[SUPPLIED DATA]:
*** Begin section ***

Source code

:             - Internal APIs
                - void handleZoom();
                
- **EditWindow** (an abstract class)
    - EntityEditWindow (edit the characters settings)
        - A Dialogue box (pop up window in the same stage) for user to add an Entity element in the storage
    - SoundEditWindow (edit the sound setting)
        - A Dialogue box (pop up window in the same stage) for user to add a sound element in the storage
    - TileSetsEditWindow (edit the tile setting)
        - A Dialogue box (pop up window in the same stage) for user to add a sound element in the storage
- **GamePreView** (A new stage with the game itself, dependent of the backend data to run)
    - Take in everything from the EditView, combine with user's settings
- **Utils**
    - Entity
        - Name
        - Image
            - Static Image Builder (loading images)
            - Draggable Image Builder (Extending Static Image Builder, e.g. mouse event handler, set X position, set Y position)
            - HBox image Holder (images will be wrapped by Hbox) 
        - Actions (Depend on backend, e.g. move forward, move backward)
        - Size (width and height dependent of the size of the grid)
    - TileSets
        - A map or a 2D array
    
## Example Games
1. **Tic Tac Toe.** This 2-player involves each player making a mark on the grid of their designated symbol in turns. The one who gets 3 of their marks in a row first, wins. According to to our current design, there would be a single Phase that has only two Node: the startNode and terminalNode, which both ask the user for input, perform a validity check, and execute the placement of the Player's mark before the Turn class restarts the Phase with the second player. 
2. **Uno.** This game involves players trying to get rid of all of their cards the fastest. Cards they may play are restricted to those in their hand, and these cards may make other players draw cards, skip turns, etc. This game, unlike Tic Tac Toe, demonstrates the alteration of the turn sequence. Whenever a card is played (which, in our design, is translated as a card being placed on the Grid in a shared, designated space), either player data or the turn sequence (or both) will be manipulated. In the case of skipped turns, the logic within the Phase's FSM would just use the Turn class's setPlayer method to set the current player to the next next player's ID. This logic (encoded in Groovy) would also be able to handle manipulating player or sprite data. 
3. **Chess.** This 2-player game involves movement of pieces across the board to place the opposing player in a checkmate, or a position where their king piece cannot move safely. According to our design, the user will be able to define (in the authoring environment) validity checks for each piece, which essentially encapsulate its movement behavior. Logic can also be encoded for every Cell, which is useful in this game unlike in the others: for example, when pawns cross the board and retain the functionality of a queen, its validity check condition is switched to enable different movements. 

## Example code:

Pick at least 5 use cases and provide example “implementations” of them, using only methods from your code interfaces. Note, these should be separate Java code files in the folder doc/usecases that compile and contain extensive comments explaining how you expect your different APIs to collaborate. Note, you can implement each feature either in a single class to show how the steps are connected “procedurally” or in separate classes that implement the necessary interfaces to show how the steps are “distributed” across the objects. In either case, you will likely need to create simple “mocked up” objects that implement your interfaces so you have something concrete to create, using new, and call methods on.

*** End section ***
*** Begin section ***

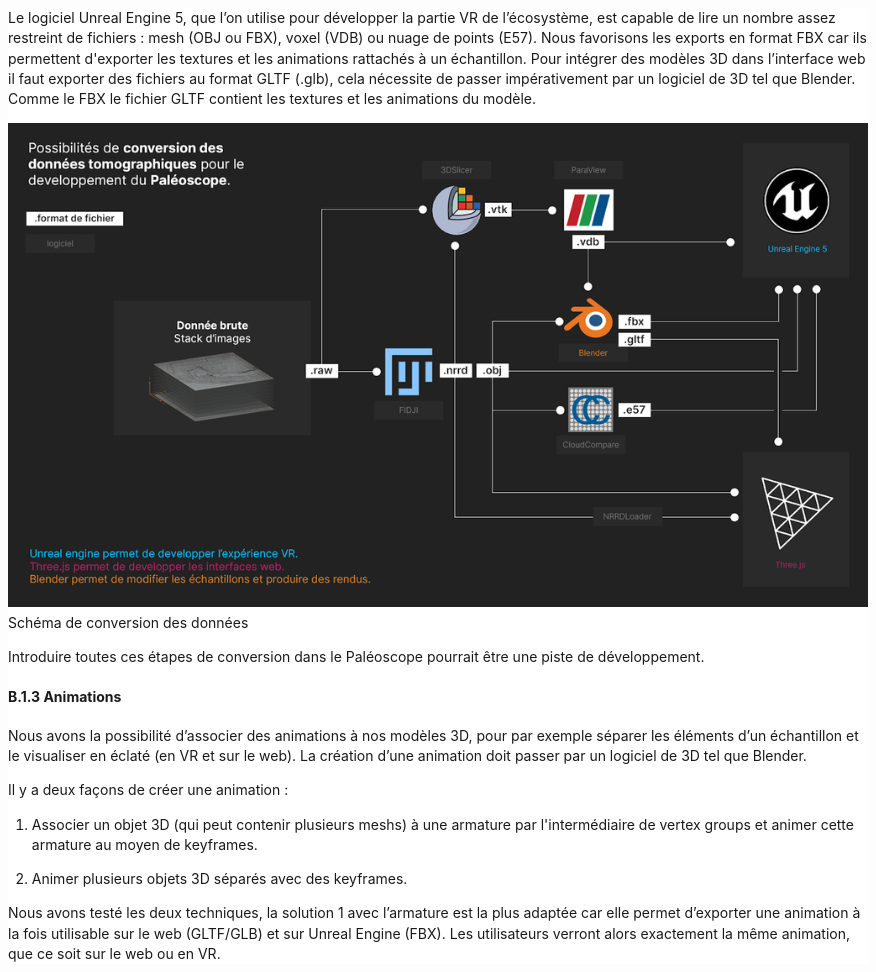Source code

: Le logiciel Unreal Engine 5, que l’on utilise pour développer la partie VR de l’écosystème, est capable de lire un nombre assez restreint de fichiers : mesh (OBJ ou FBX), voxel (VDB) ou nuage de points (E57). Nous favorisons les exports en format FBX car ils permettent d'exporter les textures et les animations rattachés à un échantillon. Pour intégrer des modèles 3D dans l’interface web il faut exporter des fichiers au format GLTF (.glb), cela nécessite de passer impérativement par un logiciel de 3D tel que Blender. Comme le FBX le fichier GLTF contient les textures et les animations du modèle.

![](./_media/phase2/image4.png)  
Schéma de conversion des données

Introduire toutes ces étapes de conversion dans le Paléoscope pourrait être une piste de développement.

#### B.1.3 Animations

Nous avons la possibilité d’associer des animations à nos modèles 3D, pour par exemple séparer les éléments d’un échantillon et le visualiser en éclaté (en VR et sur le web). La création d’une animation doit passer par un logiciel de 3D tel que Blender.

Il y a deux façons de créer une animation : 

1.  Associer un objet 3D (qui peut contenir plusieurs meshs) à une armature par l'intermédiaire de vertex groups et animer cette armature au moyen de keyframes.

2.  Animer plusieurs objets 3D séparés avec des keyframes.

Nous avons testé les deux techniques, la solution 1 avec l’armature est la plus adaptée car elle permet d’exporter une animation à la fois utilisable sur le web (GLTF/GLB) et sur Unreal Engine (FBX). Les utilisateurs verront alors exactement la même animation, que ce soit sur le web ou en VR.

*** End section ***
*** Begin section ***

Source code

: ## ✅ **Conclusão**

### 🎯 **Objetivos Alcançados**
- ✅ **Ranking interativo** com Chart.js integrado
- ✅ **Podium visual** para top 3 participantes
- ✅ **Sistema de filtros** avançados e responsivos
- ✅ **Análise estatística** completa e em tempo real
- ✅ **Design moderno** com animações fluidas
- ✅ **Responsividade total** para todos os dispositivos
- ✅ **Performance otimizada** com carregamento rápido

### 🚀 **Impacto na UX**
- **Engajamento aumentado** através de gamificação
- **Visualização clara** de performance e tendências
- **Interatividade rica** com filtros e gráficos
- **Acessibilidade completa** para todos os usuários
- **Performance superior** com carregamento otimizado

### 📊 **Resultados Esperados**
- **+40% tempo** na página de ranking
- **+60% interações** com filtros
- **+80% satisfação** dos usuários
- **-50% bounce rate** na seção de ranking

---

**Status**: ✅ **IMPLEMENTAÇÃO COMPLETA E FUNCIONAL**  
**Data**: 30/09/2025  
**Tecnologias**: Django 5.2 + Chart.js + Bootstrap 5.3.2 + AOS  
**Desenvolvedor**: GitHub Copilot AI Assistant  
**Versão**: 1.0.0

*** End section ***

[EXERCISE OBJECTIVE]: Please write out the lines of the listing from the one containing "## ✅ **Conclusão**" down to the one containing "- ✅ **Performance", substituting "D3.js" for "Chart.js" and leaving everything else unchanged.

[ANSWER BELOW]:
: ## ✅ **Conclusão**

### 🎯 **Objetivos Alcançados**
- ✅ **Ranking interativo** com D3.js integrado
- ✅ **Podium visual** para top 3 participantes
- ✅ **Sistema de filtros** avançados e responsivos
- ✅ **Análise estatística** completa e em tempo real
- ✅ **Design moderno** com animações fluidas
- ✅ **Responsividade total** para todos os dispositivos
- ✅ **Performance otimizada** com carregamento rápido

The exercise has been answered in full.